文章の一部 »
· · · · ·
渡し舟と弥栄橋


渡し舟


▲渡し舟(大正丸)

 木曽川は昔は筏(いかだ)を組んで竹棹(たけざお)でこいで往来していましたが、だんだんと街道が整い、往来がはげしく荷物が多くなるにつれて、少しずつ筏が改良されるようになり、江戸時代には舟で往来するようになりました。
 明治になってから舟は幾度も改良され、特に日清戦争が始まる少し前、明治二十五年に中山道の改良道つまり山口新道が出来てから日本海の海産物や米、雑貨等が木曽谷から飯田伊那へ送られるようになると、舟が大型化してきて、馬車ぐるみ入ってそれに人間が十人位乗れる大型のものも出来てきました。
 大正の終わりの頃に使われた大正丸は、岡田式滑車といって長さ十五米巾三米、ワイヤーに舟から一米位の位置に滑車をとりつけ、水の流れを利用して対岸へ進む、当時としてはすばらしく工夫されたものでした。
 筏場の家号があるように、海産物、雑貨等の中継問屋があり荷揚車が往来してなかなか附近は賑わしくなりました。
 明治や大正時代に生まれた人は、大正丸に乗られた経験がおありかと思いますが、舟賃は人は二銭、自転車は五銭、馬車は十銭でした。でも山口の人だけは無料でした。それは経営が村営であったためです。原吉六翁(新田)の話によると、一時坂下と共同の時もあったが、すぐに山口村だけになりました。そのわけは山口の人は医者、駅、店、総てに坂下へ来ないと用がたせなかったのです。それで村営であり最後の船頭さんは可知利肋(後にブラジル移民)というとても気のいい人で、一人でも気楽に乗せてくれました。
· · · · ·
渡された項目 »
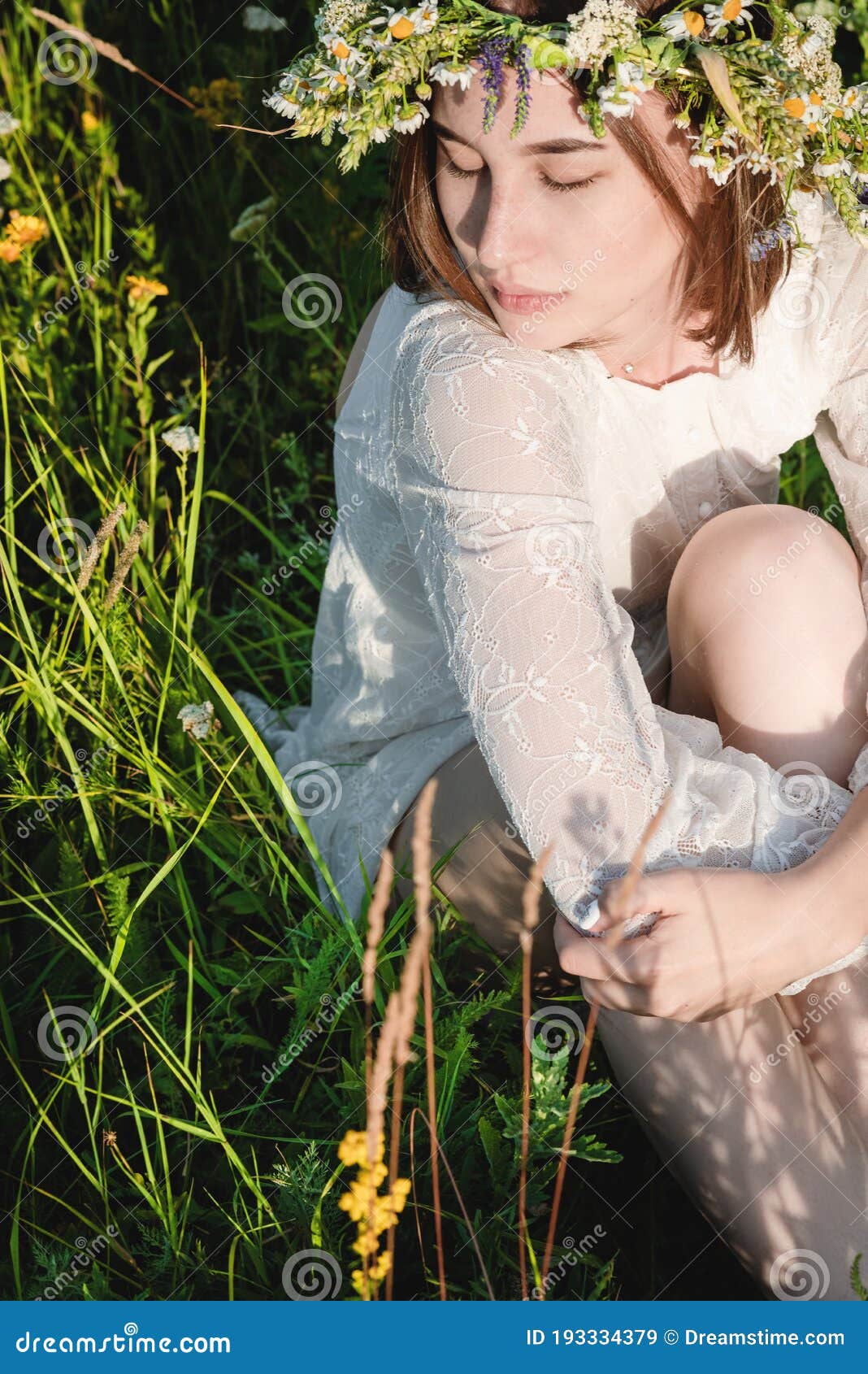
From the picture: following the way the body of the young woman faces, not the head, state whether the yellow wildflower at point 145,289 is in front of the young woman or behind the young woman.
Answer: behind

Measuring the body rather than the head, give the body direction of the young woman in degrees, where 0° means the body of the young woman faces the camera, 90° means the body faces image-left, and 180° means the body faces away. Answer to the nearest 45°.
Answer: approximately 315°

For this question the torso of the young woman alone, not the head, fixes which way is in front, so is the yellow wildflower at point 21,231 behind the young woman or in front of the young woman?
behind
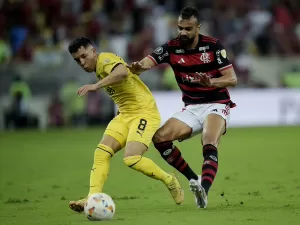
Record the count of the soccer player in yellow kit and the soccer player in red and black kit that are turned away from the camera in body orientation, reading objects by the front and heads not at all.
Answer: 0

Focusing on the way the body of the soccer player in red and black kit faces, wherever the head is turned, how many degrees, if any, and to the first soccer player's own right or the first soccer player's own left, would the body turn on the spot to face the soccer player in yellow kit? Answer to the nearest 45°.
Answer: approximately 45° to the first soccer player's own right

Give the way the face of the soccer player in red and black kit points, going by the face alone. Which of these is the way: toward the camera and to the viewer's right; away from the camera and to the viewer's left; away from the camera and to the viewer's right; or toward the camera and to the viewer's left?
· · · · ·
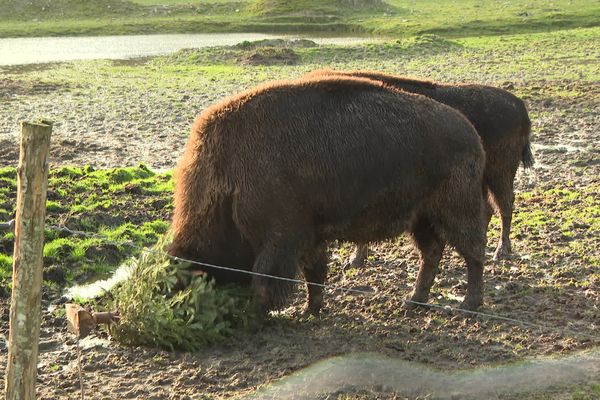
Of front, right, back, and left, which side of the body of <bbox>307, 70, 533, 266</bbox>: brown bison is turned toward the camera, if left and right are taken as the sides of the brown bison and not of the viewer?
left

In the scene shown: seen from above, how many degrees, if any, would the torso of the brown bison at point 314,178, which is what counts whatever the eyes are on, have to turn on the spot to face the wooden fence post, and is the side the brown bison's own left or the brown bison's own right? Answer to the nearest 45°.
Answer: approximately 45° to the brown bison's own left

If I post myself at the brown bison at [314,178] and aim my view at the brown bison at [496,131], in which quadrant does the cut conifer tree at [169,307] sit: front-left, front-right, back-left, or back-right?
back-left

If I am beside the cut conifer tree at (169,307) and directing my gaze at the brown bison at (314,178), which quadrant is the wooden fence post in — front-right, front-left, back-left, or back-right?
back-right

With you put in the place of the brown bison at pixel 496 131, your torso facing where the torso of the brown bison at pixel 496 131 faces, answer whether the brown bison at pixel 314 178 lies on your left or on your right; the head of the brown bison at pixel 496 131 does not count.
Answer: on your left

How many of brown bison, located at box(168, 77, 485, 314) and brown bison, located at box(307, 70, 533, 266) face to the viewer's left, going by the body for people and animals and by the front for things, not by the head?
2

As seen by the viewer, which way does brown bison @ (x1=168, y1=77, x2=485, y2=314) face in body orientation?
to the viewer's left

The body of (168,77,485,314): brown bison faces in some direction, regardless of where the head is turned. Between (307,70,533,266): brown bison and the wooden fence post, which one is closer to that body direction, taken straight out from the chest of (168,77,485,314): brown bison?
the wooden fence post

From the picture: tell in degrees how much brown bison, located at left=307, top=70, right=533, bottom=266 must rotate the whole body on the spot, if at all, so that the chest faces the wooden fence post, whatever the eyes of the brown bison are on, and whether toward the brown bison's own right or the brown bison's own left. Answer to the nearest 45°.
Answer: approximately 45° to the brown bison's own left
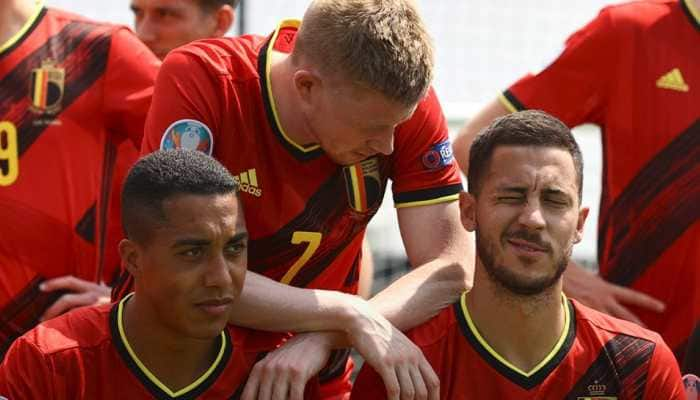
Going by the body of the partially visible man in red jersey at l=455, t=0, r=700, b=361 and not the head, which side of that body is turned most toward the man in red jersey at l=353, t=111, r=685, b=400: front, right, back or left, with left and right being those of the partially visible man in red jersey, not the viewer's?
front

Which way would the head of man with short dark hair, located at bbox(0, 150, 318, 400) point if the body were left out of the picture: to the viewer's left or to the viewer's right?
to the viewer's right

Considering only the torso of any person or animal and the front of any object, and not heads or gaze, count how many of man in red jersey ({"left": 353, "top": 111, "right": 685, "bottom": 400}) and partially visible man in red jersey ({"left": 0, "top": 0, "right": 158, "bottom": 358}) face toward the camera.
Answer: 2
· · · · ·
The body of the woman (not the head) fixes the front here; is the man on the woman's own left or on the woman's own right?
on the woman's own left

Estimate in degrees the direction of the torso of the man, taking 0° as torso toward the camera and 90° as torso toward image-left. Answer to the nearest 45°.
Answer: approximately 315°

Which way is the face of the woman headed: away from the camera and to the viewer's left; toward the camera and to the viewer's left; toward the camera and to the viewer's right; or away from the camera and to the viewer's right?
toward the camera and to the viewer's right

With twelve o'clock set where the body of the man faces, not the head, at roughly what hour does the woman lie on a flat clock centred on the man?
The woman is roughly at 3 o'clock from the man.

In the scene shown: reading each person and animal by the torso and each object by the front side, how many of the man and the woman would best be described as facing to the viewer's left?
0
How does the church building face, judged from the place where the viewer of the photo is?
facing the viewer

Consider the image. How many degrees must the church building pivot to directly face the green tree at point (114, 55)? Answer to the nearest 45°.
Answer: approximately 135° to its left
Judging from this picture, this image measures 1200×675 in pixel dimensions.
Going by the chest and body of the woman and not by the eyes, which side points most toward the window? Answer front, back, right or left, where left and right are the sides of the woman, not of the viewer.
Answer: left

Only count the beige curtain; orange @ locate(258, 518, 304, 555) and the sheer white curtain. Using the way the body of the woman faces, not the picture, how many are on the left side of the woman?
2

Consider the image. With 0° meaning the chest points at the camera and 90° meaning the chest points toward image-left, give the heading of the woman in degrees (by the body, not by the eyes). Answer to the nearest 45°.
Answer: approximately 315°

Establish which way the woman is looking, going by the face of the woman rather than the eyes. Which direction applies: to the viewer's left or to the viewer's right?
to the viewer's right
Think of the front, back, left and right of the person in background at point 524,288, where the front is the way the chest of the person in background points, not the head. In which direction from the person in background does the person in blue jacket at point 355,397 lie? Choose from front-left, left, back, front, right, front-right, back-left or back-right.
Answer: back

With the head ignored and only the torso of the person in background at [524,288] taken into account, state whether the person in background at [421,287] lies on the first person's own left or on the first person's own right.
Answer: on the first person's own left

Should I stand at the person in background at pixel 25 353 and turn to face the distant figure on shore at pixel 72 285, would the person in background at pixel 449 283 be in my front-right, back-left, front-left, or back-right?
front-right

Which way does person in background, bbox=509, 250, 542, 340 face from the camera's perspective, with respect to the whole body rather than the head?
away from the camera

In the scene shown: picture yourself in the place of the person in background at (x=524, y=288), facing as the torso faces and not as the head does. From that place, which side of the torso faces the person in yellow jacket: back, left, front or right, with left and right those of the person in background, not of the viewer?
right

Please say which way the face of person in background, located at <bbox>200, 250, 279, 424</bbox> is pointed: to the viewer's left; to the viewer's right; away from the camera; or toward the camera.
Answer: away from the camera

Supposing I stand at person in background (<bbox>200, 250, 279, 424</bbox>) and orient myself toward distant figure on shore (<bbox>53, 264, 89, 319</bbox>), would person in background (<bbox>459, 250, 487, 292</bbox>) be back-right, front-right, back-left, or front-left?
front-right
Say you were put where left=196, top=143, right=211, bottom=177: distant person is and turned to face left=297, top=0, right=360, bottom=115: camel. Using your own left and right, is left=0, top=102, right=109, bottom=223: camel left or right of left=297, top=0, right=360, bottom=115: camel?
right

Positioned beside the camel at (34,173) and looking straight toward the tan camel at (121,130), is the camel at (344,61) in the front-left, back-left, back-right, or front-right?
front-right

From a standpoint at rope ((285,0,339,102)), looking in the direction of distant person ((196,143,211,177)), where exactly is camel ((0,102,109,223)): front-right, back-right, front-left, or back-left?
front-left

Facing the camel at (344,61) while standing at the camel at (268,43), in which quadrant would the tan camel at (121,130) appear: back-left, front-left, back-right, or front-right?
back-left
· · · · ·
作業の指示 »
木曽川の渡し舟についての文章を、最後の文のあとから引き継いで書き進めてください。 項目はここでは使いません。

答え »
 大水と夜間は渡舟はなく、何人かの病になった人の命が救えなかったと聞くし、桑を一杯脊負って渡し場まで来たら、大水で渡舟出来ず、家が目の前にありながら中津川の玉蔵橋を通り、握を経てようやく我が家についたと原吉六翁(新田)は話されました。
 春の四月三日は栗島(あわしま)神社の祭典です。女の人がお参りすると安産するとかという事で、昔は大変賑わい遠くの村々からもお参りがあり、娘さん達の行列が出来て乗船している姿は色とりどりの絵模様が写し出され春の景色があでやかでありました。
 昭和の声を聞くと物資輸送を始め往来が激しくなり、渡し舟のみの交通機関ではどうしようもない様相が続き、坂下、山口のみならず架橋の声が高まり、遂にのどかなしかも長い歴史をぬりかえた渡し舟は惜しまれながら姿を消すことになりました。


弥栄橋


▲弥栄橋渡り始めのにぎやかな風景 →拡大

 弥栄橋は文豪島崎藤村先生が名付親で、自筆で坂下側に「いやさかばし」山口側に「弥栄橋」と銅板に堀られ昭和七年五月八日完成しましたが、第二次世界大戦に銅板と手擢(てすり)は供出してしまいました。
 橋は最初は坂下製材の裏あたりが選ばれましたが、川巾の一番狭い所ということで現在の場所が決定しました。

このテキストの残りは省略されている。